### Dataset records:
▶

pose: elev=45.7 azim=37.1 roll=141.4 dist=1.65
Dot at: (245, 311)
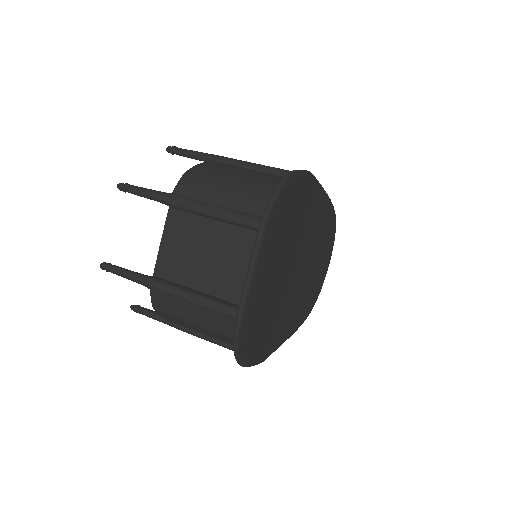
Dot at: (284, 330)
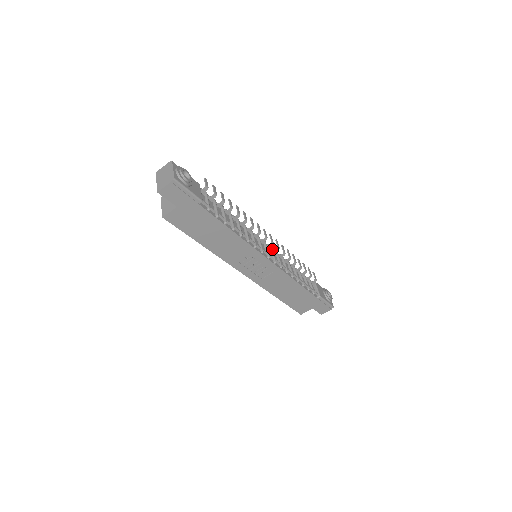
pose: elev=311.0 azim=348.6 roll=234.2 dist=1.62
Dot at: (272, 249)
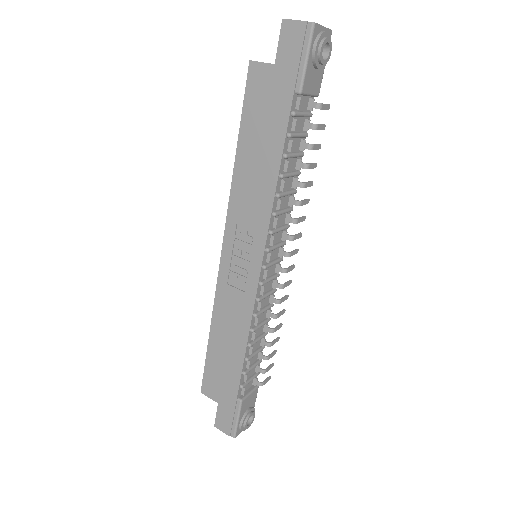
Dot at: (277, 276)
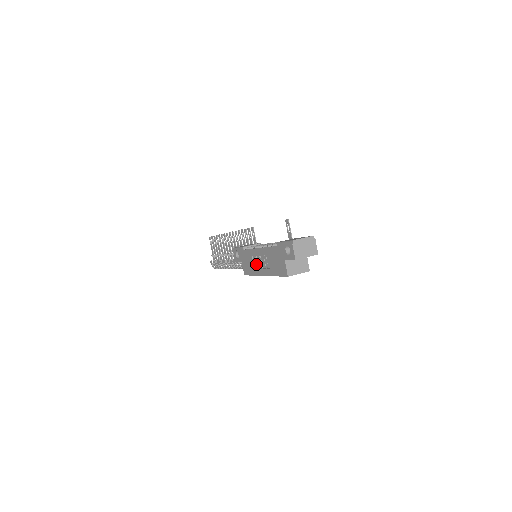
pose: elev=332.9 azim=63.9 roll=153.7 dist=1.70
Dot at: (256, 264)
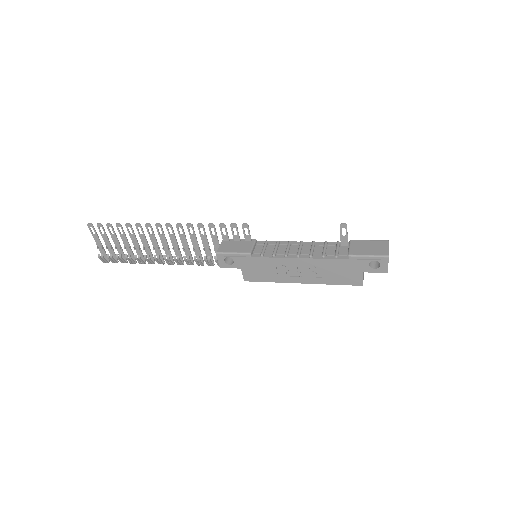
Dot at: (285, 272)
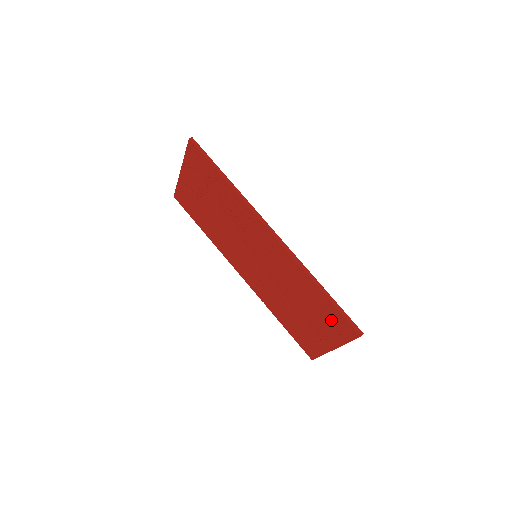
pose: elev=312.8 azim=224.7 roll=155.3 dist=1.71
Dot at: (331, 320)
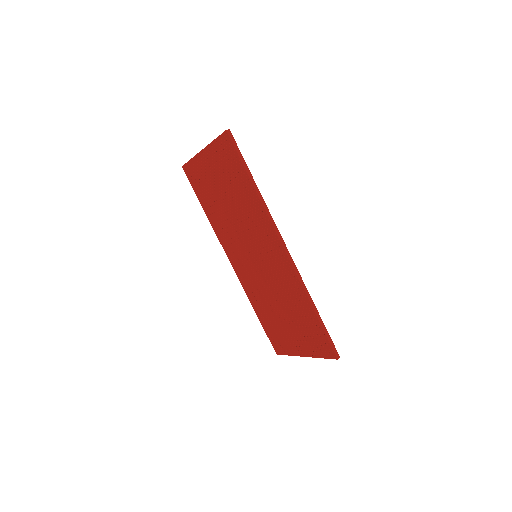
Dot at: (313, 336)
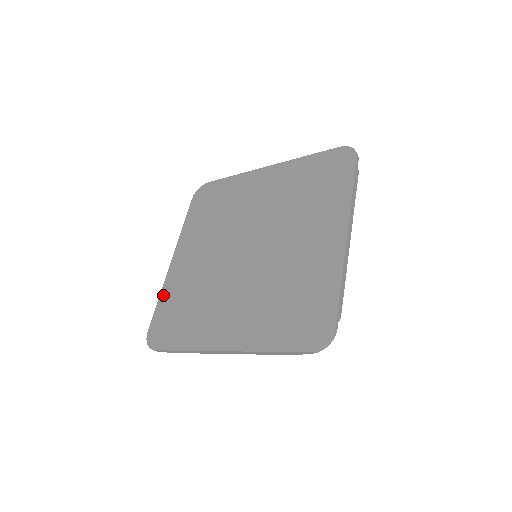
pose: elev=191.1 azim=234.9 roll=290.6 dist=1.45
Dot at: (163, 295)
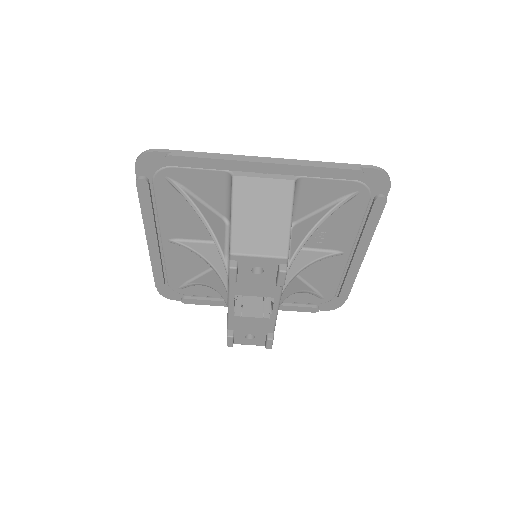
Dot at: occluded
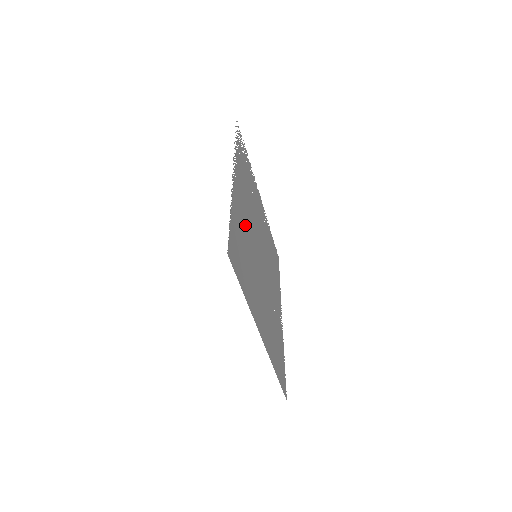
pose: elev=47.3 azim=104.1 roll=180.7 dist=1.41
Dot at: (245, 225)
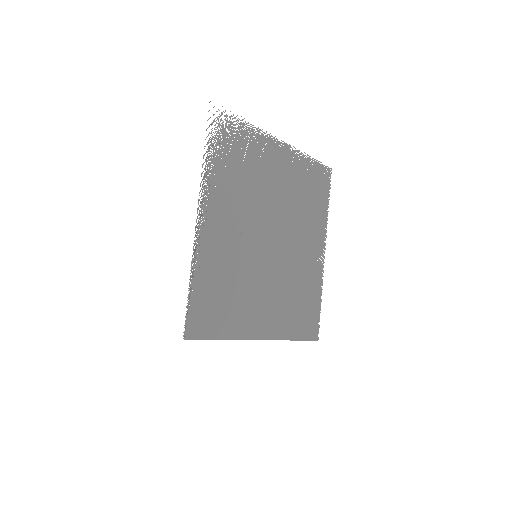
Dot at: (229, 250)
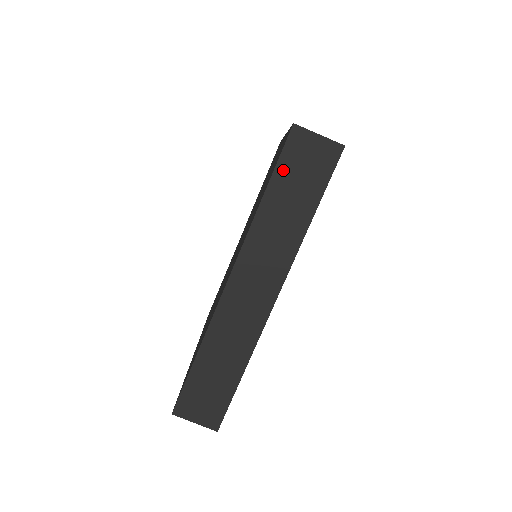
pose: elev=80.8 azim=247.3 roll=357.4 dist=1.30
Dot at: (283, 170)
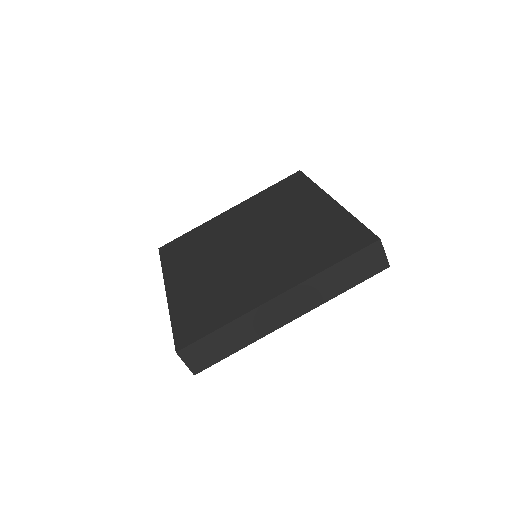
Dot at: (355, 258)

◀

### Goal:
Please lay out every line of the items above as a JSON list of strings, one string per line, skipping blank lines and leaving out the pictures.

### The reply:
[
  "pose: elev=45.7 azim=37.1 roll=141.4 dist=1.65",
  "Dot at: (245, 311)",
  "Dot at: (284, 330)",
  "pose: elev=311.0 azim=348.6 roll=234.2 dist=1.62",
  "Dot at: (272, 249)",
  "Dot at: (277, 276)",
  "pose: elev=332.9 azim=63.9 roll=153.7 dist=1.70",
  "Dot at: (256, 264)",
  "Dot at: (285, 272)",
  "pose: elev=312.8 azim=224.7 roll=155.3 dist=1.71",
  "Dot at: (331, 320)",
  "Dot at: (313, 336)",
  "pose: elev=191.1 azim=234.9 roll=290.6 dist=1.45",
  "Dot at: (163, 295)",
  "Dot at: occluded",
  "pose: elev=47.3 azim=104.1 roll=180.7 dist=1.41",
  "Dot at: (245, 225)",
  "Dot at: (229, 250)",
  "pose: elev=80.8 azim=247.3 roll=357.4 dist=1.30",
  "Dot at: (283, 170)",
  "Dot at: (355, 258)"
]